The primary defect associated with iminoglycinuria is a homozygous (recessive) mutation of the SLC36A2 (PAT2) gene.[4] One of several membrane transport proteins in the solute carrier family of amino acid transporters, PAT2 is the high-affinity renal transporter of glycine, proline and hydroxyproline found to be defective in both alleles when iminoglycinuria is present in an individual. This is in contrast to the fact that when only one PAT2 allele is defective, hyperglycinuria will be present instead of iminoglycinuria. These findings delineate iminoglycinuria as the homozygous form of hyperglycinuria, with the former having a higher degree of urinary excretion of glycine and imino acids correlating to mutations in both alleles.[4]

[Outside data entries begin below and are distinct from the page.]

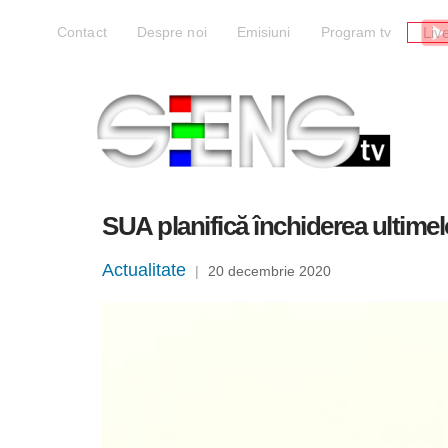
Liv
Contact
Despre noi
Emisiuni
Program tv
SUA planifică închiderea ultime
Actualitate
|
20 decembrie 2020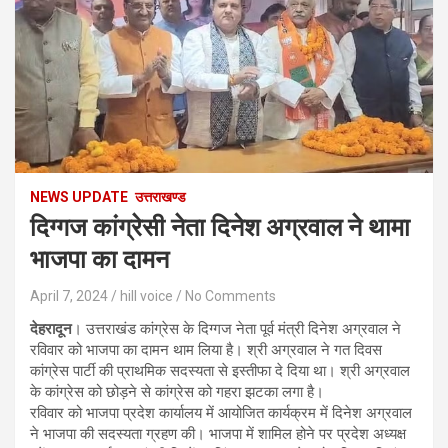
NEWS UPDATE
उत्तराखण्ड
दिग्गज कांग्रेसी नेता दिनेश अग्रवाल ने थामा
भाजपा का दामन
April 7, 2024
hill voice
No Comments
देहरादून
। उत्तराखंड कांग्रेस के दिग्गज नेता पूर्व मंत्री दिनेश अग्रवाल ने
रविवार को भाजपा का दामन थाम लिया है। श्री अग्रवाल ने गत दिवस
कांग्रेस पार्टी की प्राथमिक सदस्यता से इस्तीफा दे दिया था। श्री अग्रवाल
के कांग्रेस को छोड़ने से कांग्रेस को गहरा झटका लगा है।
रविवार को भाजपा प्रदेश कार्यालय में आयोजित कार्यक्रम में दिनेश अग्रवाल
ने भाजपा की सदस्यता ग्रहण की। भाजपा में शामिल होने पर प्रदेश अध्यक्ष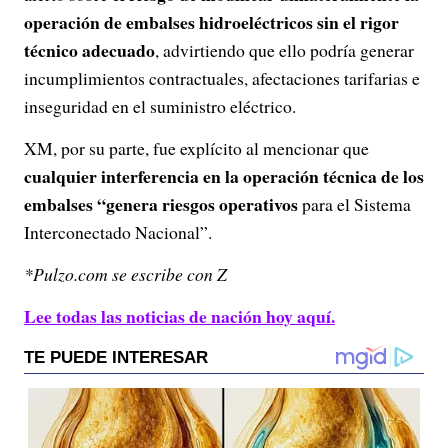
operación de embalses hidroeléctricos sin el rigor
técnico adecuado
, advirtiendo que ello podría generar
incumplimientos contractuales, afectaciones tarifarias e
inseguridad en el suministro eléctrico.
XM, por su parte, fue explícito al mencionar que
cualquier interferencia en la operación técnica de los
embalses “genera riesgos operativos
para el Sistema
Interconectado Nacional”.
*Pulzo.com se escribe con Z
Lee todas las noticias de nación hoy aquí.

Another mutation suspected to convey the iminoglycinuria phenotype may be found in the SLC36A1 (PAT1) gene.[26] [27] Identified as the low-affinity intestinal transporter of glycine and imino acids, PAT1 works in cooperation with the renal sodium-hydrogen exchanger NHE3 (SLC9A3).[27] As absorption and reabsorption of glycine, proline and hydroxyproline occurs through PAT1 as well, it is believed to play another role in expressing the malabsorptive iminoglycinuria phenotype. Recent reports, however, suggest a more diminished role from PAT1 in some cases of the disorder.[4] [5] [27] [28]
While PAT2 is strongly indicated as the primary mutagen responsible for iminoglycinuria, the variability of the phenotype is found to be instituted by three modifying genetic mutations. The major one among these is believed to be system IMINO.[4]

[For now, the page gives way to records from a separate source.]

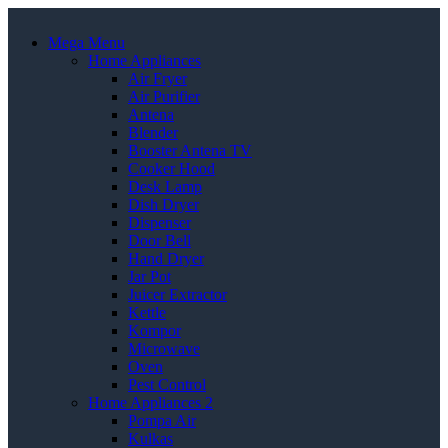
Mega Menu
Home Appliances
Air Fryer
Air Purifier
Antena
Blender
Booster Antena TV
Cooker Hood
Desk Lamp
Dish Dryer
Dispenser
Door Bell
Hand Dryer
Jar Pot
Juicer Extractor
Kettle
Kompor
Microwave
Oven
Pest Control
Home Appliances 2
Pompa Air
Kulkas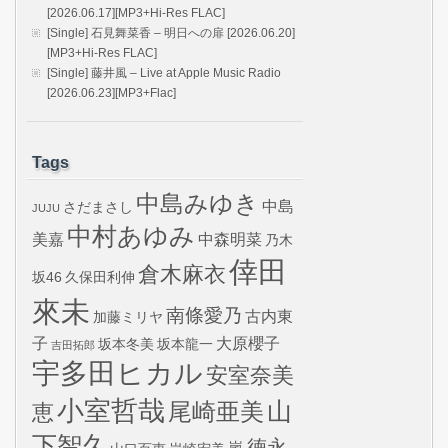
[2026.06.17][MP3+Hi-Res FLAC]
[Single] 石見舞菜香 – 明日への扉 [2026.06.20]
[MP3+Hi-Res FLAC]
[Single] 藤井風 – Live at Apple Music Radio
[2026.06.23][MP3+Flac]
Tags
中島みゆき
中島
さだまさし
JUJU
中村あゆみ
美嘉
中森明菜
乃木
倖田
倉木麻衣
坂46
久保田利伸
來未
南條愛乃
古内東
加藤ミリヤ
子
大原櫻子
坂本冬美
坂本龍一
吉田拓郎
宇多田ヒカル
安室奈美
小室哲哉
山
尾崎亜美
恵
下智久
徳永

Defined as the sodium-dependent proline transporter not inhibited by alanine, system IMINO, believed to be formed by the SLC6A20 (SIT1) gene, is a crucial mammalian transport mechanism responsible for both renal reabsorption and intestinal absorption of proline and other imino acids, such as hydroxyproline and pipecolate.[23] [24] The mRNA sequence for SIT1 is expressed in a great deal of the gastrointestinal tract, including the stomach, duodenum, jejunum, ileum, cecum and colon. It is also found in the kidney, optical choroid, and parts of the central nervous system such the brain and microglial cells.[23]
Reduced penetrance is a phenomenon where a fully inherited genetic trait, such as a disease or disorder, fails to exhibit the expected phenotype. This has been reported in some cases of iminoglycinuria.[4] Here, system IMINO is thought to play a role in reduced penetrance of iminoglycinuria by compensating for imino acid malabsorption related specifically to mutations of PAT2.[4] Conversely, SIT1 mutations are believed to result in full expression of iminoglycinuria in some cases where heterozygous mutations of PAT2 would otherwise have only been sufficient to cause hyperglycinuria.[4]
Two other transport systems are believed to play subsequent roles in iminoglycinuria, when mutations in them are present. The neutral amino acid transporter SLC6A19 (affecting glycine, proline, and other neutral amino acids like cysteine and tryptophan), associated with Hartnup disease, plays a role in iminoglycinuria as a modifier to PAT2 mutations and is also directly affected by the actions of SIT1.[4] [29] The glycine-specific transporter, SLC6A18, also has an effect on the iminoglycinuria phenotype by either compounding or compensating for failures of glycine transport.[4]
To summarize, iminoglycinuria is primarily expressed by homozygous mutations of the PAT2 renal transporter, while the overall iminoglycinuria phenotype may be modified by normal or defective activity of SIT1 (IMINO), SLC6A19 and SLC6A18.[4]